You Can’t Find a Cheap Apartment Because They’re Building So Few

(Bloomberg) -- Property investors have poured no small amount of money and concrete into U.S. rental apartments recently, concentrating on upscale projects in urban cores. The result is a glut of units affordable to affluent renters and far less supply for everyone else.

The vacancy rate for the most expensive 10th of U.S. apartments topped 13 percent in the first quarter, according to a study by CoStar Group Inc. For the rest, the figure was about 6 percent. There were 537,000 apartments under construction -- the most since at least 2000 -- and they’re disproportionately located in the most expensive submarkets, the study shows.

You Can’t Find a Cheap Apartment Because They’re Building So Few

All of that is good news if you’re looking for a luxury rental in New York or San Francisco, where landlords have had to offer sweeteners to fill pricey apartments.
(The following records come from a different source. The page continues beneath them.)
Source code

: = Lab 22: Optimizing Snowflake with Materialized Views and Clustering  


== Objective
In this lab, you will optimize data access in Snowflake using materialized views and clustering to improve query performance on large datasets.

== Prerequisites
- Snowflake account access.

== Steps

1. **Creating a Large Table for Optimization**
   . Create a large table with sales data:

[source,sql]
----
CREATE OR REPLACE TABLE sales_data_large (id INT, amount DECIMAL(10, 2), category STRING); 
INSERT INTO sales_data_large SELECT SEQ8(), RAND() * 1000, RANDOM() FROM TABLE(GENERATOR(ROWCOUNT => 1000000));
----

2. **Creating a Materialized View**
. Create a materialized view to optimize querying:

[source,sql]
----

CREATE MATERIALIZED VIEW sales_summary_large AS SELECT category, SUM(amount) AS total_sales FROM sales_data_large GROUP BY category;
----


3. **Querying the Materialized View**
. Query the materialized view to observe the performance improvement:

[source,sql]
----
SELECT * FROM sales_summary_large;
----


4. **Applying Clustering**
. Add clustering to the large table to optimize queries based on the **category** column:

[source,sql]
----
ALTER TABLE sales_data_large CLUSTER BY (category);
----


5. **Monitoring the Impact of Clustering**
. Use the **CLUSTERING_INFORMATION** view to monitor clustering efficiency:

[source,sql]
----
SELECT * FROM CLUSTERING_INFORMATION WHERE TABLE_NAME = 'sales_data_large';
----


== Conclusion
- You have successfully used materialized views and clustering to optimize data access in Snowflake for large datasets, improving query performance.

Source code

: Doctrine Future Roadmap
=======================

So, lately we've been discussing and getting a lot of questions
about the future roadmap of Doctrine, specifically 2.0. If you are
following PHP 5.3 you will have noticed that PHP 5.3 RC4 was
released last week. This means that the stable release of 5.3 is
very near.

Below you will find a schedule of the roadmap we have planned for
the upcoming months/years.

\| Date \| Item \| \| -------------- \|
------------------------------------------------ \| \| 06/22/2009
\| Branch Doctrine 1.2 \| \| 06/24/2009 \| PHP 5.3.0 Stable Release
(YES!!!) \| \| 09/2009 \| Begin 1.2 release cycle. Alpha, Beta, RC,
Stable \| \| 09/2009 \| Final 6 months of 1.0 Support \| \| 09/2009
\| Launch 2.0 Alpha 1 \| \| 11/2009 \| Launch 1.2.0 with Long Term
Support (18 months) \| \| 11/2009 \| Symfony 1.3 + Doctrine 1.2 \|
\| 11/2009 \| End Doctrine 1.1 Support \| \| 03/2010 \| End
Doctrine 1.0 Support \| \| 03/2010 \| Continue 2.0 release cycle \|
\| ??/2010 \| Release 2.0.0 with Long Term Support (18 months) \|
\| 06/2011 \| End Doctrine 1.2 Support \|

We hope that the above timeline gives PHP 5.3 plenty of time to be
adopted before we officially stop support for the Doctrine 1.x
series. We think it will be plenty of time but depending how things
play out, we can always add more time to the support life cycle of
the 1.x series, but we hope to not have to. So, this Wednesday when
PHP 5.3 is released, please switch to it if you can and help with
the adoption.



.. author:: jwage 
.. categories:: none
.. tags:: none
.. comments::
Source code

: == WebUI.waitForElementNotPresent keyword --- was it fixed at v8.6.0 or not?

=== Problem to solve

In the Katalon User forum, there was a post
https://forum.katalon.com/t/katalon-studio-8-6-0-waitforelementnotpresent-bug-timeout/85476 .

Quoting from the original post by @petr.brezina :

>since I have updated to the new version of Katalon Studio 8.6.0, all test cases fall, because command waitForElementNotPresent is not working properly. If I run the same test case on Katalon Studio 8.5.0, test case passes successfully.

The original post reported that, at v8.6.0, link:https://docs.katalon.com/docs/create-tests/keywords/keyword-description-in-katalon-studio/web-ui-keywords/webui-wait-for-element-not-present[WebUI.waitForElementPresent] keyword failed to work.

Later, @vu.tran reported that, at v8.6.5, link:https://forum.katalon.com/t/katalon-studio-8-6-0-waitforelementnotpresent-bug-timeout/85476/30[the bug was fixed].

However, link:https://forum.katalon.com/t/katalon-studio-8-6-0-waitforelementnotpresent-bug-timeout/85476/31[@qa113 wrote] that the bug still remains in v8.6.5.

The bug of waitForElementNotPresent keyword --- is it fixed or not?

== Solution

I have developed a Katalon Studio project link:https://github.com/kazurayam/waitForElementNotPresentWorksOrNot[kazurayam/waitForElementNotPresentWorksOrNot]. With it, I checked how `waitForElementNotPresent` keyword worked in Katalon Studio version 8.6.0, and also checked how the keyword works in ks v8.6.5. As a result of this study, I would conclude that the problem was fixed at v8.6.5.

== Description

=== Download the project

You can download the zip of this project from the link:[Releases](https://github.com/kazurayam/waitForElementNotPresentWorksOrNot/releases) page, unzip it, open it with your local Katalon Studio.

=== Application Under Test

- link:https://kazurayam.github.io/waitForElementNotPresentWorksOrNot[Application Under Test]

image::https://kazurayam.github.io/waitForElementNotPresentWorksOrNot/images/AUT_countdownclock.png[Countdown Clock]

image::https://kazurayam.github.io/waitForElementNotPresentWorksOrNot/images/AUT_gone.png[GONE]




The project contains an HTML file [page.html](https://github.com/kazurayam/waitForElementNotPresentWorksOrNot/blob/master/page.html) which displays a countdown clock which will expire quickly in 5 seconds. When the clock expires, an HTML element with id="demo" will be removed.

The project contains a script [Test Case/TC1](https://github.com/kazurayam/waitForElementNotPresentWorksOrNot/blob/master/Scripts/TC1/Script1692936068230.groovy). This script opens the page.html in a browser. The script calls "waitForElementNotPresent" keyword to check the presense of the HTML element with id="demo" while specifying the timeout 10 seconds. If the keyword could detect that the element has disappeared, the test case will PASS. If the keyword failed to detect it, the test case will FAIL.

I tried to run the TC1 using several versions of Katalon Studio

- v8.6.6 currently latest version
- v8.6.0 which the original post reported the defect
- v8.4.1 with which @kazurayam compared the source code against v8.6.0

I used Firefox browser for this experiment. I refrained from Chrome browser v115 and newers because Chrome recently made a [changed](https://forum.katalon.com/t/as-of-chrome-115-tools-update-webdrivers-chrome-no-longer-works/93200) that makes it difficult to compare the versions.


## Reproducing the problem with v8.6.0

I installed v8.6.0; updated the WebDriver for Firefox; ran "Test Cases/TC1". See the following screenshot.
It’s bad news for renters competing for cheaper places, because tight supply makes it easier to raise rents.

For builders, the mismatch between new high-end supply and existing demand may represent a missed chance to cater to a larger pool of potential customers.

“Capital around the world is enamored with U.S. multifamily, and a lot of that is manifesting itself in high-amenity, high-asking-rent” apartments, said Michael Cohen, director of advisory services at CoStar. “The market is missing some other opportunities.”

CoStar’s research excluded subsidized rentals and was restricted to the 54 largest U.S. metropolitan areas. It includes new rental units that have never been leased.